Study: GMOs are good for you
Misinformation surrounding genetically modified organisms (GMOs) ranges from monikers like “Frankenfoods” to general skepticism and has solicited a variety of biased reactions to the organisms.
However, a new meta-analysis in the journal Scientific Reports shows genetically modified (GM) corn increases crop yields and provides significant health benefits. The cumulative analysis draws from 6,000 peer-reviewed studies conducted over the past 21 years.
The analysis, which was not limited to studies conducted in the U.S. and Canada, showed GMO corn varieties have increased crop yields worldwide 5.6 to 24.5 percent when compared to non-GMO varieties.
They also found GM corn crops had significantly fewer – up to 36.5 percent less, depending on the species – mycotoxins. Mycotoxins, chemicals produced by fungi, are both toxic and carcinogenic to humans and animals. A significant percentage of non-GM and organic corn contains small amounts of mycotoxins.
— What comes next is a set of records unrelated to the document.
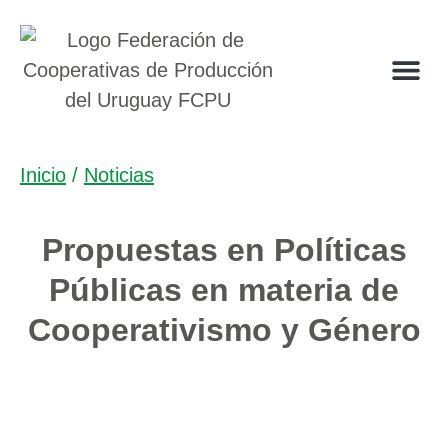
Inicio
/
Noticias
Propuestas en Políticas
Públicas en materia de
Cooperativismo y Género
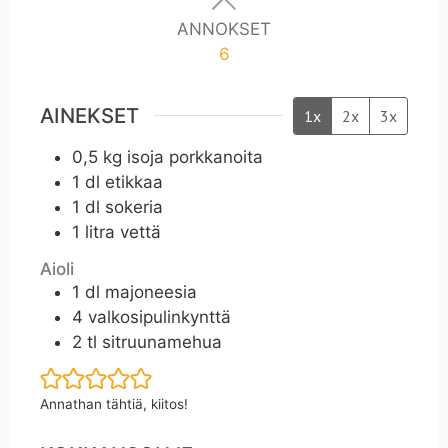
ANNOKSET
6
AINEKSET
1x
2x
3x
0,5
kg
isoja porkkanoita
1
dl
etikkaa
1
dl
sokeria
1
litra vettä
Aioli
1
dl
majoneesia
4
valkosipulinkynttä
2
tl
sitruunamehua
Annathan tähtiä, kiitos!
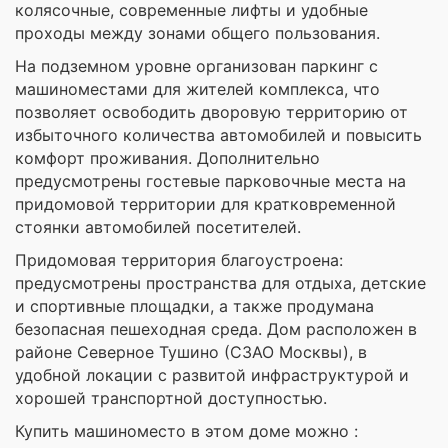
колясочные, современные лифты и удобные
проходы между зонами общего пользования.
На подземном уровне организован паркинг с
машиноместами для жителей комплекса, что
позволяет освободить дворовую территорию от
избыточного количества автомобилей и повысить
комфорт проживания. Дополнительно
предусмотрены гостевые парковочные места на
придомовой территории для кратковременной
стоянки автомобилей посетителей.
Придомовая территория благоустроена:
предусмотрены пространства для отдыха, детские
и спортивные площадки, а также продумана
безопасная пешеходная среда. Дом расположен в
районе Северное Тушино (СЗАО Москвы), в
удобной локации с развитой инфраструктурой и
хорошей транспортной доступностью.
Купить машиноместо в этом доме можно :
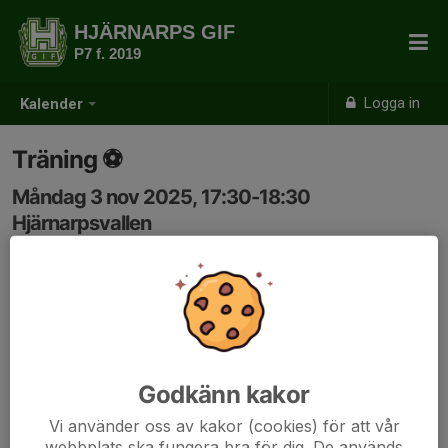
HJÄRNARPS GIF
P7 f. 2019
Logga in
Kalender
Träning ⚽️
Måndag 3 nov 2025, 17:30-18:30
Hjärnarpsvallen
Samling: 17:30
Godkänn kakor
Vi använder oss av kakor (cookies) för att vår
webbplats ska fungera bra för dig. De används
GM corn has substantially fewer mycotoxins because the plants are modified to experience less crop damage from insects. Insects weaken a plant’s immune system and make it more susceptible to developing the fungi that produce mycotoxins.
Some have argued that GMOs in the U.S. and Canada haven’t increased crop yields and could threaten human health. This sweeping analysis proved just the opposite.
There have been, for a variety of largely unscientific reasons, serious concerns surrounding the effects of GMOs on human health. This analysis confirms not only do GMOs pose no risk to human health, but also that they actually could have a substantive positive impact on it.
In their analysis, the researchers stated this study allows us “to draw unequivocal conclusions, helping to increase public confidence in food produced with genetically modified plants.”